Scientific classification
- Kingdom: Plantae
- Clade: Tracheophytes
- Clade: Angiosperms
- Clade: Eudicots
- Clade: Asterids
- Order: Asterales
- Family: Asteraceae
- Genus: Ericameria
- Species: E. pinifolia
- Binomial name: Ericameria pinifolia (Gray) H.M. Hall
- Synonyms: Aster pityphyllus Kuntze; Chrysoma pinifolia (A.Gray) Greene; Haplopappus pinifolius A.Gray; Aplopappus pinifolius A.Gray;

= Ericameria pinifolia =

- Genus: Ericameria
- Species: pinifolia
- Authority: (Gray) H.M. Hall
- Conservation status: G2
- Synonyms: Aster pityphyllus Kuntze, Chrysoma pinifolia (A.Gray) Greene, Haplopappus pinifolius A.Gray, Aplopappus pinifolius A.Gray

Species of flowering plant

Ericameria pinifolia is a species of flowering shrubs in the family Asteraceae known by the common name pinebush. This plant is native to southern California and northern Baja California.

Ericameria pinifolia is found in scrub and chaparral from the inland Peninsular and western Transverse Ranges foothills to the Colorado Desert. It is a green, hairless shrub sometimes as much as 300 cm (10 feet) tall.
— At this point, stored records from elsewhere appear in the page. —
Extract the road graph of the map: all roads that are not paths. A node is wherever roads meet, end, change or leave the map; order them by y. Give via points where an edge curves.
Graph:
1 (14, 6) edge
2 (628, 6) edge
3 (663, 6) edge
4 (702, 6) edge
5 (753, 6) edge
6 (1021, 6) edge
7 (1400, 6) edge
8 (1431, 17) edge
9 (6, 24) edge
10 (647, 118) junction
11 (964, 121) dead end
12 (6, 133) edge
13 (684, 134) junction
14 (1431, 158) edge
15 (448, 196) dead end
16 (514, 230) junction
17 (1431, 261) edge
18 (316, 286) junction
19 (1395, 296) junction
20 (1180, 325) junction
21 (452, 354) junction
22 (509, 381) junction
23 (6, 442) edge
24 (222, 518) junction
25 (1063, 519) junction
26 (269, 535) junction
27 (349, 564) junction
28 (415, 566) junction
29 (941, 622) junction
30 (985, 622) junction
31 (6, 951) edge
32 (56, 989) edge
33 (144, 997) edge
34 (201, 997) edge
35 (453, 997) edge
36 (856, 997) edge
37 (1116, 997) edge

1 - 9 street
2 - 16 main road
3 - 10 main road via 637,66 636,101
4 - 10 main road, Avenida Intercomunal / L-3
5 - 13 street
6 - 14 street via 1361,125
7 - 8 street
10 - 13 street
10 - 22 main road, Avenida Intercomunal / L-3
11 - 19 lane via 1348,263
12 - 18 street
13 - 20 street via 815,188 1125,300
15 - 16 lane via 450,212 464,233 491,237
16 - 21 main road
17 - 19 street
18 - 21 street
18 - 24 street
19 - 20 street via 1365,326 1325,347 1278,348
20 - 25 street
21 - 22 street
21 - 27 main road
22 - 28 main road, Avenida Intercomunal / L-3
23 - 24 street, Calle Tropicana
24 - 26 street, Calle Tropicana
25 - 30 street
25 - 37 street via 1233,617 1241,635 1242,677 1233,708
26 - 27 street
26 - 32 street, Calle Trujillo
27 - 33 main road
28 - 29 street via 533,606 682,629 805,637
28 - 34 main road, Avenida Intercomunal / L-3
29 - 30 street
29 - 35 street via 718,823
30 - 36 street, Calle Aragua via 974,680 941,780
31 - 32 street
It is covered in clustered needle-like leaves each 1-4 centimeters (0.4-1.6 inches) long which at first glance look like very young pine needles. The leaves are fleshier than true needles and the plant is not closely related to the pines.

Atop each of the many erect branches is an inflorescence of small whitish flower heads. The plant blooms twice per year, producing single-head inflorescences in the spring and inflorescences with many smaller heads in the fall. Each head contains 3–10 ray florets and 11–25 disc florets. The fruit is an achene with a bright white, red, or tan pappus.